2023-07-10 11:48:48 ET
Summary
- IIPR is the largest cannabis REIT in the US.
- The company faces legislation as well as collection risks.
- The valuation is not particularly depressed and dividend safety is questionable.
Innovative Industrial Properties ( IIPR ) is the largest cannabis REIT in the US. The REIT owns a diversified portfolio of properties that cater to cannabis producers. The vast majority (91%) of their assets are industrial warehouses where cannabis is grown and processed, followed by retail at less 10%.
IIPR
Investing in the cannabis sector comes with its risks, most notably legislation, but with risk comes also potential reward. The industry is still in its early stages and the growth potential is definitely there. In fact, the industry is expected to grow by a double-digit CAGR for the rest of the decade, which will most definitely benefit owners of key infrastructure within the sector.
IIPR
IIPR is better positioned than some of its smaller competitors, such as NewLake Capital Partners ( NLCP ) because it’s larger, which means that it can spread its overhead expenses over a larger number of properties. In addition to this, the REIT also has some of the longest lease terms in the industry with a weighted average lease term of 15 years and essentially no lease expirations until 2029. This means that vacancy is not really a concern, unless a tenant goes out of business.

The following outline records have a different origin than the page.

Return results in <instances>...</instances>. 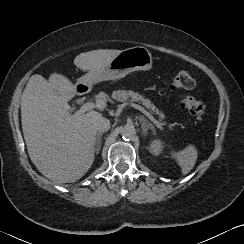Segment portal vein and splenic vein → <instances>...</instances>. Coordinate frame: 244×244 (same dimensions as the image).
I'll return each instance as SVG.
<instances>
[{"label":"portal vein and splenic vein","mask_w":244,"mask_h":244,"mask_svg":"<svg viewBox=\"0 0 244 244\" xmlns=\"http://www.w3.org/2000/svg\"><path fill=\"white\" fill-rule=\"evenodd\" d=\"M132 107H134L135 109L141 111L143 114H145L147 117H149V119L151 121H153V123L161 130H163L162 124L157 121L147 110H145L142 106L137 105V104H131ZM99 107V105L97 103H93V102H86L84 103L81 108L79 109L80 113H85L86 111L92 110L94 108Z\"/></svg>","instance_id":"1"}]
</instances>
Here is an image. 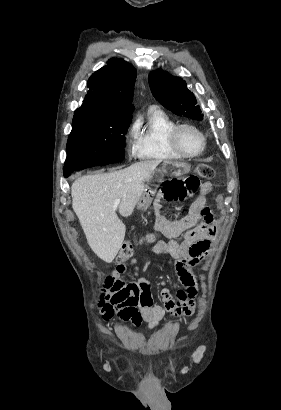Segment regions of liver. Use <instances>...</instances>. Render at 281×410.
Listing matches in <instances>:
<instances>
[{"label": "liver", "mask_w": 281, "mask_h": 410, "mask_svg": "<svg viewBox=\"0 0 281 410\" xmlns=\"http://www.w3.org/2000/svg\"><path fill=\"white\" fill-rule=\"evenodd\" d=\"M159 160L134 163L110 173L86 175L71 187L72 208L76 213L92 251L106 263L116 257L124 241L126 227L116 210L130 216L144 189V182L156 169ZM120 204L115 207L114 201Z\"/></svg>", "instance_id": "liver-1"}]
</instances>
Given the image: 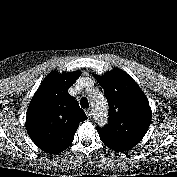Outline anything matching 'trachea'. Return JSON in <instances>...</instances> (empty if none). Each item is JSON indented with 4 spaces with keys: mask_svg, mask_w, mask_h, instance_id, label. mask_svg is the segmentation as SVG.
I'll return each instance as SVG.
<instances>
[{
    "mask_svg": "<svg viewBox=\"0 0 177 177\" xmlns=\"http://www.w3.org/2000/svg\"><path fill=\"white\" fill-rule=\"evenodd\" d=\"M80 105L82 108H89V102L86 97L81 98Z\"/></svg>",
    "mask_w": 177,
    "mask_h": 177,
    "instance_id": "1",
    "label": "trachea"
}]
</instances>
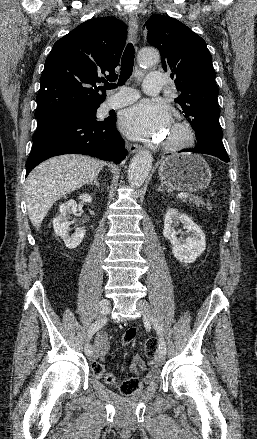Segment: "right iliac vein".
<instances>
[{
	"label": "right iliac vein",
	"instance_id": "63e3f726",
	"mask_svg": "<svg viewBox=\"0 0 257 439\" xmlns=\"http://www.w3.org/2000/svg\"><path fill=\"white\" fill-rule=\"evenodd\" d=\"M109 305H110L109 300L107 299L101 300L97 307L96 318H102L105 315H107L110 310ZM88 358L90 361H94L95 354L92 352L90 355H88Z\"/></svg>",
	"mask_w": 257,
	"mask_h": 439
}]
</instances>
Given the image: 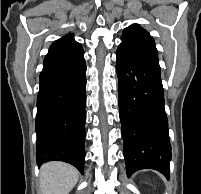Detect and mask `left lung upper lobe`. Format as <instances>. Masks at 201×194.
<instances>
[{"label":"left lung upper lobe","instance_id":"1","mask_svg":"<svg viewBox=\"0 0 201 194\" xmlns=\"http://www.w3.org/2000/svg\"><path fill=\"white\" fill-rule=\"evenodd\" d=\"M122 43H125L133 48L144 50L155 55H158L155 41L152 36L139 24H132L127 27L121 37Z\"/></svg>","mask_w":201,"mask_h":194}]
</instances>
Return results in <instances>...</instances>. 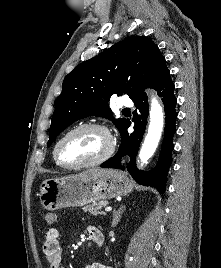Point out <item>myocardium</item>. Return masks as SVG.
I'll use <instances>...</instances> for the list:
<instances>
[{"mask_svg":"<svg viewBox=\"0 0 221 268\" xmlns=\"http://www.w3.org/2000/svg\"><path fill=\"white\" fill-rule=\"evenodd\" d=\"M82 129H97L102 131L108 138L109 140V146L108 149L106 150V152L104 154H102L100 157L82 163V164H77V165H71V164H66L64 162H62L58 156V151H59V147L62 144V142L71 134H73L76 131L82 130ZM115 152V142L113 139V136L111 134V132L109 131V129L103 125V124H99V123H83V124H79L75 127H73L72 129L68 130L55 144L54 146V150H53V157L55 162L65 168V169H72V170H77V169H83V168H88V167H92V166H96L99 165L105 161H107L109 158L112 157V155Z\"/></svg>","mask_w":221,"mask_h":268,"instance_id":"obj_1","label":"myocardium"}]
</instances>
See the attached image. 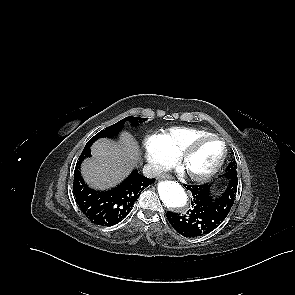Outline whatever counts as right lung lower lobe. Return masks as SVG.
<instances>
[{"label":"right lung lower lobe","mask_w":295,"mask_h":295,"mask_svg":"<svg viewBox=\"0 0 295 295\" xmlns=\"http://www.w3.org/2000/svg\"><path fill=\"white\" fill-rule=\"evenodd\" d=\"M91 156L90 149L80 155L74 172V194L77 203L93 223L102 226H111L122 221L130 212L141 191L155 182L134 170L127 179L117 187L108 191H96L85 184L80 164L86 157Z\"/></svg>","instance_id":"1"}]
</instances>
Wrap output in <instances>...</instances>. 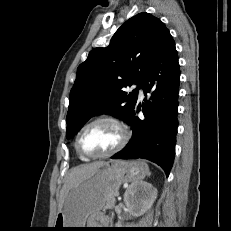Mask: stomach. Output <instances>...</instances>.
<instances>
[{
    "instance_id": "1",
    "label": "stomach",
    "mask_w": 231,
    "mask_h": 231,
    "mask_svg": "<svg viewBox=\"0 0 231 231\" xmlns=\"http://www.w3.org/2000/svg\"><path fill=\"white\" fill-rule=\"evenodd\" d=\"M148 174V165L142 160L107 162L105 166L68 192L56 216L54 230L68 231L74 229L65 228H85L87 218L107 208L109 196L117 193L123 183L142 180Z\"/></svg>"
}]
</instances>
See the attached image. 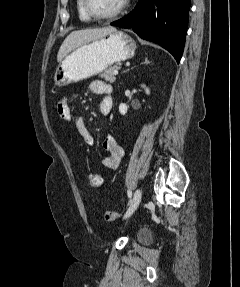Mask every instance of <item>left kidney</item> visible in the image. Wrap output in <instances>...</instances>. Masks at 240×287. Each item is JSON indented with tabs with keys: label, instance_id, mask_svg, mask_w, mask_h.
<instances>
[{
	"label": "left kidney",
	"instance_id": "obj_1",
	"mask_svg": "<svg viewBox=\"0 0 240 287\" xmlns=\"http://www.w3.org/2000/svg\"><path fill=\"white\" fill-rule=\"evenodd\" d=\"M141 87L144 88L145 93H146L147 95L150 94L149 88H147L145 85H141ZM119 112H120L121 115H125V114L127 113V106H126V104L121 103V104L119 105Z\"/></svg>",
	"mask_w": 240,
	"mask_h": 287
}]
</instances>
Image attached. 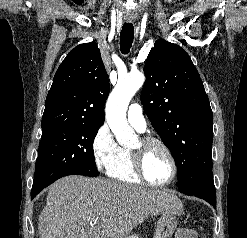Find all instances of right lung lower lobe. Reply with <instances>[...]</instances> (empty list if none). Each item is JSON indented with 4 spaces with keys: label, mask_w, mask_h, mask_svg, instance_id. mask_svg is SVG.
I'll return each instance as SVG.
<instances>
[{
    "label": "right lung lower lobe",
    "mask_w": 247,
    "mask_h": 238,
    "mask_svg": "<svg viewBox=\"0 0 247 238\" xmlns=\"http://www.w3.org/2000/svg\"><path fill=\"white\" fill-rule=\"evenodd\" d=\"M38 193H31V199L34 198Z\"/></svg>",
    "instance_id": "obj_1"
}]
</instances>
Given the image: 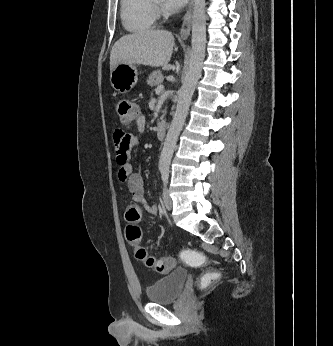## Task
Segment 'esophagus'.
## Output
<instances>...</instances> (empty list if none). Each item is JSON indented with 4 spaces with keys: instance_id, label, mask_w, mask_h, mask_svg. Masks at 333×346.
<instances>
[{
    "instance_id": "obj_1",
    "label": "esophagus",
    "mask_w": 333,
    "mask_h": 346,
    "mask_svg": "<svg viewBox=\"0 0 333 346\" xmlns=\"http://www.w3.org/2000/svg\"><path fill=\"white\" fill-rule=\"evenodd\" d=\"M192 7H193V0L190 1L188 10L183 19V24H182L180 35H179L181 40H187V38L190 35L191 23H192Z\"/></svg>"
}]
</instances>
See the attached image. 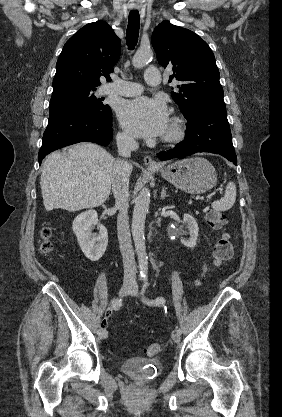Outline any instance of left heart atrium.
Masks as SVG:
<instances>
[{
	"instance_id": "1",
	"label": "left heart atrium",
	"mask_w": 282,
	"mask_h": 417,
	"mask_svg": "<svg viewBox=\"0 0 282 417\" xmlns=\"http://www.w3.org/2000/svg\"><path fill=\"white\" fill-rule=\"evenodd\" d=\"M118 116L124 128L138 136L160 135L168 125L164 103L154 99L124 101L118 109Z\"/></svg>"
}]
</instances>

Notably, the REIT also has a very high portion of tenants with operations in multiple states (89% to be exact). This is great, because with cannabis there’s always a risk that any one state can change legislation. With operations diversified between multiple states, tenants and in turn also the landlord are better protected from this risk.
Just like NLCP, Innovative Industrial is heavily exposed towards just a few large tenants. In fact, top 10 largest tenants account for 72% of total rental income. This can be quite risky, especially in a sector where operator bankruptcies are quite normal, even expected, in tough economic conditions. It’s also hard to accurately judge solvency of some tenants, because many of them are privately held companies which don’t need to report their results the same way publicly traded companies do.
Indeed, the company already had to face defaults last year as Parallel and Green Peak stopped paying rent on some of their properties. The company is actively dealing with the issue and so far it seems that things are under control as collections in Q1 2023 remained high at 98%. Going forward, I think further defaults or at the very least rent delays are to be expected, as the cannabis industry is currently going through somewhat of a downturn.
Despite the market being worried about further defaults, operational results remain strong as revenues as well as AFFO grew during the first quarter of the year. In fact, AFFO which is a key measure for a REIT, increased by over 6% YoY.
With regards to their balance sheet, the company has more debt than NLCP which has no debt. Still, I consider their balance sheet solid as it only has one material debt maturity of $300 million in 2026 fixed at a 5.5% interest rate.
The forecast for 2023 FFO calls for a 5% annual increase which seems achievable in light of decent Q1 results. This is expected to be followed by two years of roughly flat AFFO which could reach $8.20 per share by 2025.
What attracts a lot of investors to the stock is the dividend which currently stands at $7.20 per share which translates to a yield of 10%. I personally wouldn’t buy the stock for the dividend, as the payout ratio is fairly high at 90% and if the company has to deal with further tenant defaults, I can easily see a dividend cut occurring.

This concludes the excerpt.